• Data for analysis
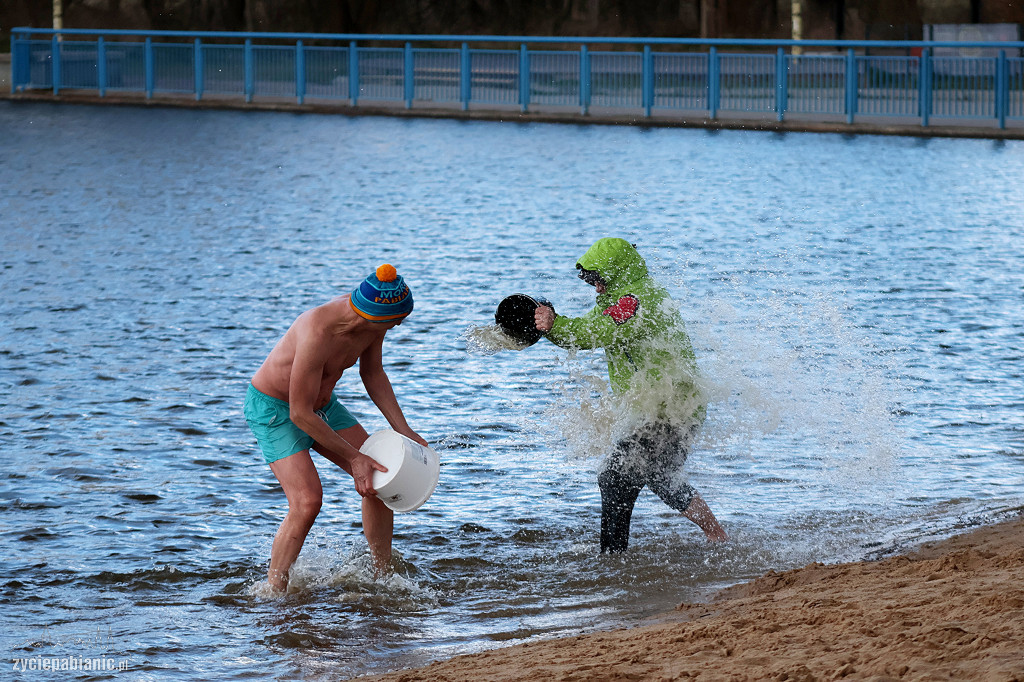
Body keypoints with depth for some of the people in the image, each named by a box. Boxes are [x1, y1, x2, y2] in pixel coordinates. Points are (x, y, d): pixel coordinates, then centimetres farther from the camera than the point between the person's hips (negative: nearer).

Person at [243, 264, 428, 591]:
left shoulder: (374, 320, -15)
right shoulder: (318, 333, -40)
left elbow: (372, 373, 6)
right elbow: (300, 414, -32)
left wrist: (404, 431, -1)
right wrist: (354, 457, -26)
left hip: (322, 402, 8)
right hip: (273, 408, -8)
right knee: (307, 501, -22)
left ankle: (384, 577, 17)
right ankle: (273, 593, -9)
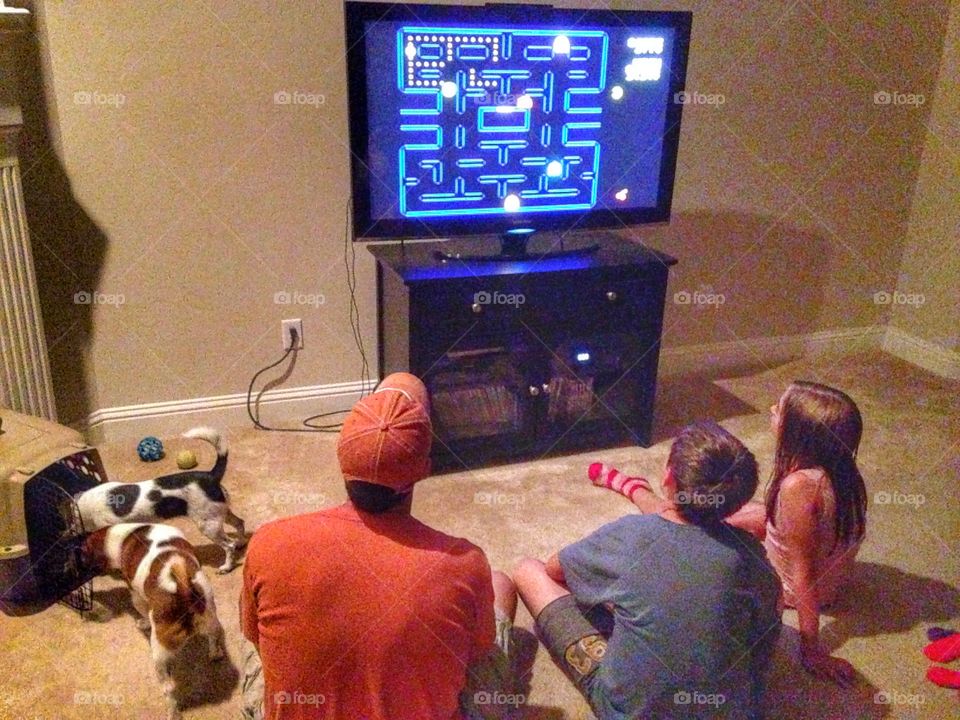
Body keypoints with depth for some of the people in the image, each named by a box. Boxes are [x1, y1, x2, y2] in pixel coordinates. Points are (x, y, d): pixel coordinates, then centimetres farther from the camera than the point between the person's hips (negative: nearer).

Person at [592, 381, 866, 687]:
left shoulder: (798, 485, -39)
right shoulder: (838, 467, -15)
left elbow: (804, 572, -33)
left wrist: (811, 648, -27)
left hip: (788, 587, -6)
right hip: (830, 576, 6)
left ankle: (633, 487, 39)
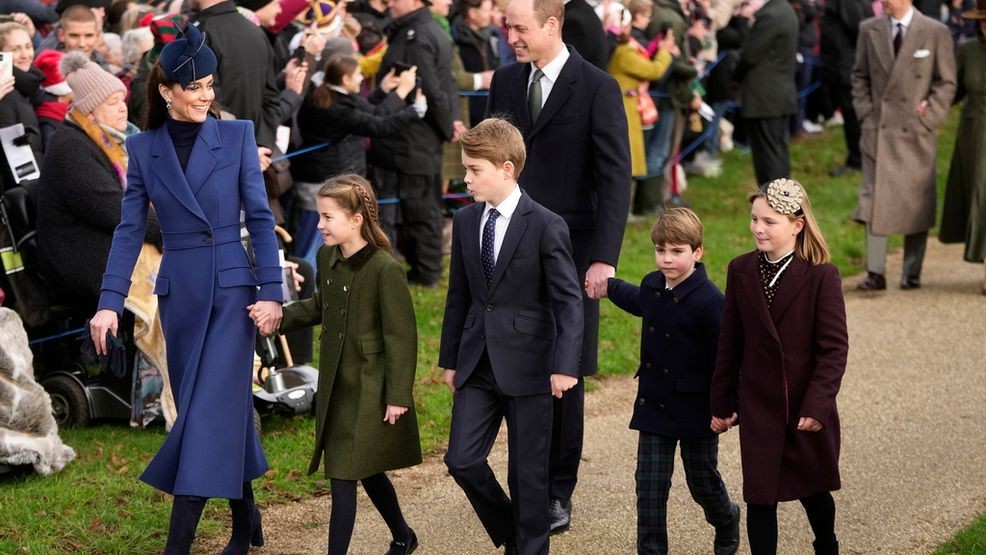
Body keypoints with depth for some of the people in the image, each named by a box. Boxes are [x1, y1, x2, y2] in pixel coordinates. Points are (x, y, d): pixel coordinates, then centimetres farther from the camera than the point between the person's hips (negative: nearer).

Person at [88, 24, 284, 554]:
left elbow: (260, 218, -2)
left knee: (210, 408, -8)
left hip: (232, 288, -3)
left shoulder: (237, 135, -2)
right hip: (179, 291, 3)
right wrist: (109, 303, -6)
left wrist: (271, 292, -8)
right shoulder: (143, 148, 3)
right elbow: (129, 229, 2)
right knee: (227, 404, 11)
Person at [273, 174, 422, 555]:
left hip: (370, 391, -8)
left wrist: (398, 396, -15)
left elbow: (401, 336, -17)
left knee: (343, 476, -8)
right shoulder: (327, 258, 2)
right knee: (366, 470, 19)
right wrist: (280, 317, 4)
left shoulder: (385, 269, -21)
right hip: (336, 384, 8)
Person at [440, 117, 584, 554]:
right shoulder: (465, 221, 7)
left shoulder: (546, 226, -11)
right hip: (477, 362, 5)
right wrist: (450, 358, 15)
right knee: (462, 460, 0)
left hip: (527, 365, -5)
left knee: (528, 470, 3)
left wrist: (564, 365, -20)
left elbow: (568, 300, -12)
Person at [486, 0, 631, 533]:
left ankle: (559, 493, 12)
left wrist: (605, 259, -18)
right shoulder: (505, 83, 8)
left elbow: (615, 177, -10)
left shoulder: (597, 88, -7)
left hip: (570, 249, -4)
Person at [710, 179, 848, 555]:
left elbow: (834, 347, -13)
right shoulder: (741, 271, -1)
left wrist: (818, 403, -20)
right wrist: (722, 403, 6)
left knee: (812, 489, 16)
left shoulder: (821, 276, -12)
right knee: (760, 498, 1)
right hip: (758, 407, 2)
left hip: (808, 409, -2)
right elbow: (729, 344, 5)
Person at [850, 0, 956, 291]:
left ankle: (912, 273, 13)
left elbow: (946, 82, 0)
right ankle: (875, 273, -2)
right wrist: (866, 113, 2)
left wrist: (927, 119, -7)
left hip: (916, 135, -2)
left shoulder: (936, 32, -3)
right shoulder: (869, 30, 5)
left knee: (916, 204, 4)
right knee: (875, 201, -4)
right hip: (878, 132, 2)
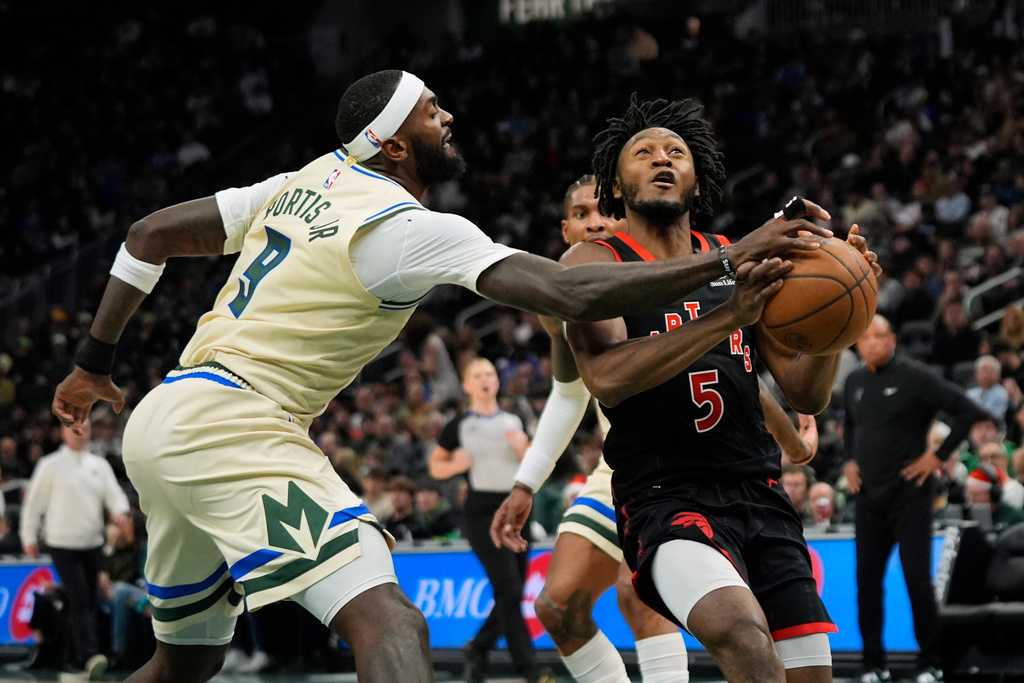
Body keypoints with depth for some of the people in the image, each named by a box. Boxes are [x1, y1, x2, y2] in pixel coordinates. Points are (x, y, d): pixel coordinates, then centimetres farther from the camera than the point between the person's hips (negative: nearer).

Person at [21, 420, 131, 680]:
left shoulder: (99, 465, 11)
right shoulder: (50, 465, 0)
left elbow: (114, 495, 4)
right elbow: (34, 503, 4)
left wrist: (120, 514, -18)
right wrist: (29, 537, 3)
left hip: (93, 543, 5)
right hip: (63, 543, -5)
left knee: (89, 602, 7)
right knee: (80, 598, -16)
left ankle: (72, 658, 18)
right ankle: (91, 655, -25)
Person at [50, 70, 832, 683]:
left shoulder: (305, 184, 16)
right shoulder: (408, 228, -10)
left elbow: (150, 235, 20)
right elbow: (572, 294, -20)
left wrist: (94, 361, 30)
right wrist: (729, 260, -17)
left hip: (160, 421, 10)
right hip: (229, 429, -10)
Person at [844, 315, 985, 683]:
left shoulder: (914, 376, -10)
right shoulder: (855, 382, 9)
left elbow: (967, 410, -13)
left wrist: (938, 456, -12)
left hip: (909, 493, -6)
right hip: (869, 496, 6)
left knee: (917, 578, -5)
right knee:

• Assignment
With the pictures removed, return the full listing exactly as given.

• Answer for the task
Body keypoints with depth for some of the people in the image, each named by a box. Boxes are [x1, y1, x2, y2] in pixel coordinates. Points are (x, y, d): pixel coordinates, then centimetres farther from the camera than the point between the person's hips (negative: nearer).

Person at [243, 264, 428, 591]:
left shoulder: (374, 320, -15)
right shoulder: (318, 333, -40)
left elbow: (372, 373, 6)
right elbow: (300, 414, -32)
left wrist: (404, 431, -1)
right wrist: (354, 457, -26)
left hip: (322, 402, 8)
right hip: (273, 408, -8)
right knee: (307, 501, -22)
left ankle: (384, 577, 17)
right ankle: (273, 593, -9)
Body keypoints with depth for some of the people in the image, each named by a box. Boxes are [x1, y1, x2, y2] in pixel coordinates. Points are (x, y, d): pixel coordinates, then centimetres farther from the camera than the point between the person's hips (negative: nearer).

Person at [592, 381, 866, 687]:
left shoulder: (798, 485, -39)
right shoulder: (838, 467, -15)
left elbow: (804, 572, -33)
left wrist: (811, 648, -27)
left hip: (788, 587, -6)
right hip: (830, 576, 6)
left ankle: (633, 487, 39)
Body keypoints with depth for some of the people in the image, each named by a box. Boxes are [x1, y1, x2, y2] in pixel coordinates. Points are (x, y, d): pixel coordinates, then centimetres farther from the camera than the point between the person's hips (negative: nearer).

Person at [88, 24, 284, 554]:
left elbow: (260, 218, -2)
left knee: (210, 408, -8)
left hip: (232, 288, -3)
left shoulder: (237, 135, -2)
right hip: (179, 291, 3)
right wrist: (109, 303, -6)
left wrist: (271, 292, -8)
right shoulder: (143, 148, 3)
right elbow: (129, 229, 2)
right knee: (227, 404, 11)
Person at [273, 174, 422, 555]:
left hip: (370, 391, -8)
left wrist: (398, 396, -15)
left elbow: (401, 336, -17)
left knee: (343, 476, -8)
right shoulder: (327, 258, 2)
right knee: (366, 470, 19)
right wrist: (280, 317, 4)
left shoulder: (385, 269, -21)
right hip: (336, 384, 8)
Person at [440, 117, 584, 554]:
right shoulder: (465, 221, 7)
left shoulder: (546, 226, -11)
right hip: (477, 362, 5)
right wrist: (450, 358, 15)
right knee: (462, 460, 0)
left hip: (527, 365, -5)
left knee: (528, 470, 3)
left wrist: (564, 365, -20)
left elbow: (568, 300, -12)
Person at [486, 0, 631, 533]:
left ankle: (559, 493, 12)
left wrist: (605, 259, -18)
right shoulder: (505, 83, 8)
left elbow: (615, 177, -10)
left shoulder: (597, 88, -7)
left hip: (570, 249, -4)
Person at [710, 179, 848, 555]:
left elbow: (834, 347, -13)
right shoulder: (741, 271, -1)
left wrist: (818, 403, -20)
right wrist: (722, 403, 6)
left knee: (812, 489, 16)
left shoulder: (821, 276, -12)
right knee: (760, 498, 1)
right hip: (758, 407, 2)
left hip: (808, 409, -2)
right elbow: (729, 344, 5)
Person at [850, 0, 956, 291]:
left ankle: (912, 273, 13)
left elbow: (946, 82, 0)
right ankle: (875, 273, -2)
right wrist: (866, 113, 2)
left wrist: (927, 119, -7)
left hip: (916, 135, -2)
left shoulder: (936, 32, -3)
right shoulder: (869, 30, 5)
left knee: (916, 204, 4)
right knee: (875, 201, -4)
right hip: (878, 132, 2)
Body keypoints with depth for some of the people in the image, each named by a box. Boxes are [x1, y1, x2, y2] in pixel coordinates. Points are (x, y, d): pixel coordinates, then centimetres farther from the camera than the point between the person's hips (negative: nearer).

Person at [21, 420, 131, 680]:
left shoulder: (99, 465, 11)
right shoulder: (50, 465, 0)
left elbow: (114, 495, 4)
right elbow: (34, 503, 4)
left wrist: (120, 514, -18)
right wrist: (29, 537, 3)
left hip: (93, 543, 5)
right hip: (63, 543, -5)
left knee: (89, 602, 7)
right knee: (80, 598, -16)
left ankle: (72, 658, 18)
right ankle: (91, 655, -25)
Person at [50, 70, 832, 683]:
left shoulder: (305, 184, 16)
right shoulder: (408, 228, -10)
left elbow: (150, 235, 20)
right elbow: (572, 294, -20)
left wrist: (94, 361, 30)
right wrist: (729, 260, -17)
left hip: (160, 421, 10)
right hip: (229, 429, -10)
Person at [844, 315, 985, 683]:
left shoulder: (914, 376, -10)
right shoulder: (855, 382, 9)
left elbow: (967, 410, -13)
left wrist: (938, 456, -12)
left hip: (909, 493, -6)
right hip: (869, 496, 6)
left knee: (917, 578, -5)
right knee:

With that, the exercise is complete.